Illustrations of characters used for the identification of nassellarian radiolarians:
main spines/skeleton
main spines/skeleton 2
main spines/skeleton 3
types of cephalis
type of cephalis 2
type of cephalis 3
undivided cephalis
undivided cephalis 2
trilocular cephalis
multilocular cephalis
shell structure
shell structure 2
shell structure 3
shell structure 4
pore arrangement
pore arrangement 2
A. denticulata group? intro
Very little is known about the reproduction of the Radiolaria. In addition to vegetative reproduction (Hollande and Enjumet, 1953), including binary fission at various ontogeneting stages (Anderson and Swanberg, 1981; Anderson and Gupta, 1998), the production of biflagellated swarmers was observed, but it is not known if the swarmers are asexual dissemules or motile gametes (Anderson, 1983a). Although no direct estimates have been made so far, it is generally assumed that individual radiolarian life spans are around 2-4 weeks (Anderson 1983a; Caron and Swanberg, 1990).
Polycystines consume a wide variety of prey including bacteria, algae, protists, copepods, appendicularians, and other small zooplankton (Anderson 1983a, 1993; Caron and Swanberg, 1990). Algal symbionts, when present, secrete photosynthetic products that are assimilated by the host as a nutritional source (Anderson 1983b).
The first published descriptions of Radiolaria date back to the early XIX century. Between approximately 1850 and 1900, C.G. Ehrenberg, J. Müller, R. Hertwig, A. Popofsky, and especially E. Haeckel described thousands of new species and provided the first comprehensive classification systems (Riedel, 1967a). After a period of little activity, interest in the Radiolaria was renewed around 1950, and somewhat later further fostered by the rich sedimentary materials recovered by the Deep Sea Drilling Project.

» Data
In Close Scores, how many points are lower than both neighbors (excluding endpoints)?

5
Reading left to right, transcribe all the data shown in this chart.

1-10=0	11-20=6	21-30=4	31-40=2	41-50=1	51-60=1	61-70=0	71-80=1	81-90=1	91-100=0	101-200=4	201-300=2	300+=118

» Problem
In the radiolarian passage, what is the generally assumed life span of an individual radiolarian?

» Expected output
Around 2-4 weeks.